Mesleğe ilişkin bir sorgulama daha çok mesleki hiyerarşinin altındaki gazeteciler tarafından yapılmakta, üst düzeydeki gazeteciler ise bu tür tartışmalara genellikle prestiji yüksek televizyon programlarında ve panellerde ve çoğunlukla da içtenlikten yoksun bir şekilde katılmaktadırlar. Yunanlı gazeteciler sürekli olarak halkın kendilerini yalancılar olarak görmelerinden yakınıyorlar. Gazeteciliğin toplumsal prestijini yitirdiğine inanıyorlar. Bu açıdan, daha saygın bir durumda oldukları cunta dönemini özleyenlere bile rastlanıyor. Öte yandan ne gazeteciler örgütlerini mesleki bir sorgulamanın platformu olması için zorluyor, ne de örgütler gazetecileri böyle bir tartışmaya özendiriyor.

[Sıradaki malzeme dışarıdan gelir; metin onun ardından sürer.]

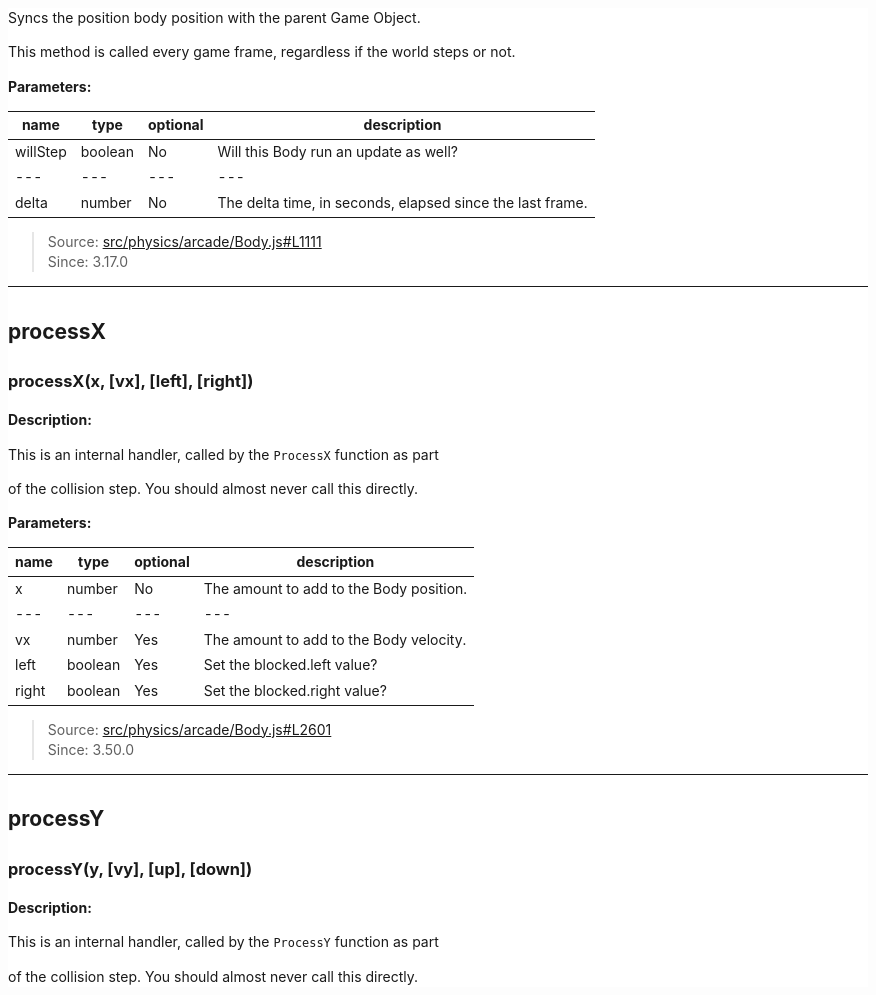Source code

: Syncs the position body position with the parent Game Object.

This method is called every game frame, regardless if the world steps or not.

**Parameters:**

| name | type | optional | description |
| --- | --- | --- | --- |
| willStep | boolean | No | Will this Body run an update as well? |
| --- | --- | --- | --- |
| delta | number | No | The delta time, in seconds, elapsed since the last frame. |

> Source: [src/physics/arcade/Body.js#L1111](https://github.com/phaserjs/phaser/blob/v3.87.0/src/physics/arcade/Body.js#L1111)  
> Since: 3.17.0

---

## processX

### <instance> processX(x, [vx], [left], [right])

**Description:**

This is an internal handler, called by the `ProcessX` function as part

of the collision step. You should almost never call this directly.

**Parameters:**

| name | type | optional | description |
| --- | --- | --- | --- |
| x | number | No | The amount to add to the Body position. |
| --- | --- | --- | --- |
| vx | number | Yes | The amount to add to the Body velocity. |
| left | boolean | Yes | Set the blocked.left value? |
| right | boolean | Yes | Set the blocked.right value? |

> Source: [src/physics/arcade/Body.js#L2601](https://github.com/phaserjs/phaser/blob/v3.87.0/src/physics/arcade/Body.js#L2601)  
> Since: 3.50.0

---

## processY

### <instance> processY(y, [vy], [up], [down])

**Description:**

This is an internal handler, called by the `ProcessY` function as part

of the collision step. You should almost never call this directly.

Türkiye’de mesleğin sorgulanmasına ilişkin tartışmaların daha canlı olduğu söylenebilir. Bu tartışmanın yansımalarını bazı köşe yazarlarının yazılarında görmek mümkün. 22.11.1995’de Sabah yazarlarından Hasan Cemal medya sisteminin değişmesi zorunluluğuna değinmiştir. Yazarın vurguladığı önemli bir başka nokta da basın dışı alanlara sermaye birikimi oluşturmuş özel sektörün medya gücünü kendi çıkarları için kullanmak üzere bu sektöre girdiğiydi. Bir süre Dışişleri Bakanlığı da yapan Prof. Mümtaz Soysal da Hürriyet’teki köşesinde 9.11.1994 muhabirleri kendilerinden gazetecilik ilkelerine ters işler yapmalarını isteyen patronlara ve başka güçlere karşı direnmeye çağırıyordu.

Türkiye’de 1995 ortasında bir grup gazeteci tarafından hazırlanan ‘’Sorumluluğa Çağrı’’ bildirisi aslında temel mesleki ilkelerin ilan edilip gazeteciler tarafından imzalanasını sağlamayı amaçlıyordu. Bildiride mesleki dejenerasyon vurgulandıktan sonra; Ticari ve siyasal çıkarlara alet olmayacakları, Yalan haber yapmayacakları, Kendilerini yasalardan üstün görmeyecekleri, Başka işlerle uğraşmayacakları, Şiddete tolerans göstermeyecekleri, Siyasal, etnik, dini ve cinsi ayrımcılık yapmayacakları konusunda gazetecilerin topluma söz vermeleri isteniyordu.

Türkiye’de gazeteciliğin sorgulanmasında öne çıkan konulardan birinin yaygın promosyon kampanyaları olduğunu da belirtmek gerek. Türkiye’de gazetecilerin çoğunluğu mesleğin yeterince sorgulandığı kanısında değiller. Medyanın hakim sahiplik yapısı ise, kendi pratiklerini sorgulama noktasında, gazetecilerin karşısına çıkan en önemli sorunlardan. Gazetecilerin neredeyse tümü işlerinin doğruyu söylemek olduğu noktasında anlaşıyorlar. Medya sahiplerinin çıkarlarının gazetecilik pratiğinin hakkıyla yerine getirilmesine izin vermediği konusunda kuşkuya yer bırakmıyorlar.

Gittikçe ticarileşen medya ortamından rahatsızlık duyuyorlar Gittikçe ticarileşen medya ortamından rahatsızlık duyuyorlar. Olup bitenlerden rahatsızlık duymayanlar, tepede mevcut yapıyla bütünleşmiş bir tür elit menejer grubunu oluşturuyorlar. Aşağıdaki gazetecilerin ise yükselebilmek, hatta işlerin koruyabilmek için onlara yakın durmak ve onlarla iyi geçinmekten başka çareleri kalmıyor. Pek çok gazeteci sonuçta düş kırıklığı ve mesleki doyumsuzluk yaşıyor. Gazeteciliğin toplum için gerekli olduğu konusunda kuşkuya düşmüş gazeteciler bile var.

Gazetecilerin kişiliği sık sık işverenlerin talepleri tarafından baskı altına alınmaktadır. Gazetecilik tarihi birazda bu baskılara dayanamayan ve karşı çıkıp istifa eden editörlerin tarihidir diyebiliriz. Ancak. Özellikle 1980 sonrasında, Türkiye ve Yunanistan’da gazetecilere yapılan baskılar eskiye oranla epeyce arttığı halde, ilkelere dayanan istifalar iyice azalmıştır.